### Instructions for the task
Which of the lines below include the word "ankle"? Pull each one out.

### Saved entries

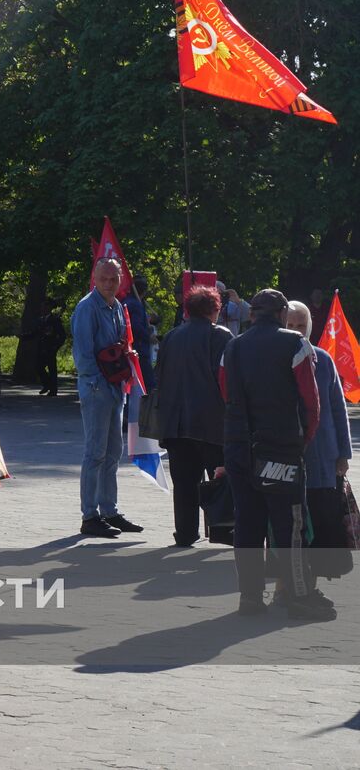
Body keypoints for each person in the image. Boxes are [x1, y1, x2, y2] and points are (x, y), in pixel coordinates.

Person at [221, 289, 327, 619]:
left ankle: (250, 599)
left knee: (248, 524)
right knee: (289, 524)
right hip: (281, 449)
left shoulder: (232, 346)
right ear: (282, 314)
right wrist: (303, 441)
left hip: (240, 448)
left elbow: (226, 393)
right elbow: (311, 402)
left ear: (253, 314)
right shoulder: (295, 344)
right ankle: (297, 596)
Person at [154, 285, 233, 547]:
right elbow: (227, 380)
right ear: (215, 310)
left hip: (176, 424)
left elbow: (160, 376)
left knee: (184, 483)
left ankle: (185, 534)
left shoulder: (171, 337)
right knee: (221, 479)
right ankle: (223, 531)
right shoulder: (220, 336)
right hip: (211, 423)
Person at [71, 257, 143, 538]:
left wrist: (128, 358)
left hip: (115, 388)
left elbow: (119, 345)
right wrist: (100, 385)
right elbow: (84, 356)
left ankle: (109, 510)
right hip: (98, 389)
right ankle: (90, 516)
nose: (109, 283)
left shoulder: (118, 306)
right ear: (95, 278)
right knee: (95, 453)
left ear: (121, 279)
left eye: (114, 278)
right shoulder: (87, 308)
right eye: (104, 278)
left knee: (113, 453)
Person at [286, 300, 352, 598]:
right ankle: (291, 584)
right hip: (288, 454)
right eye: (290, 325)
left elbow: (338, 409)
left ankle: (312, 580)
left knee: (321, 517)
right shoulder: (277, 357)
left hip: (322, 455)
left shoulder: (323, 359)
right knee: (292, 522)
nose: (297, 331)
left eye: (301, 325)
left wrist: (343, 454)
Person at [124, 277, 156, 391]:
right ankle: (149, 408)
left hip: (129, 349)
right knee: (149, 384)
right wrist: (148, 336)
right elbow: (136, 327)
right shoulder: (136, 305)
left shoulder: (127, 302)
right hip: (139, 349)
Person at [31, 300, 67, 396]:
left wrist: (56, 346)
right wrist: (25, 336)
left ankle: (53, 390)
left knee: (52, 369)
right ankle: (47, 384)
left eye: (45, 307)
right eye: (42, 307)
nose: (42, 309)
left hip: (51, 348)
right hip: (41, 347)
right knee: (38, 367)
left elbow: (62, 335)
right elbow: (36, 333)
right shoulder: (40, 320)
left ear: (49, 308)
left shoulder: (55, 320)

### Result of the exercise
left ankle: (250, 599)
right ankle: (297, 596)
left ankle: (185, 534)
right ankle: (223, 531)
left ankle: (109, 510)
right ankle: (90, 516)
right ankle: (291, 584)
left ankle: (312, 580)
right ankle: (149, 408)
left ankle: (53, 390)
right ankle: (47, 384)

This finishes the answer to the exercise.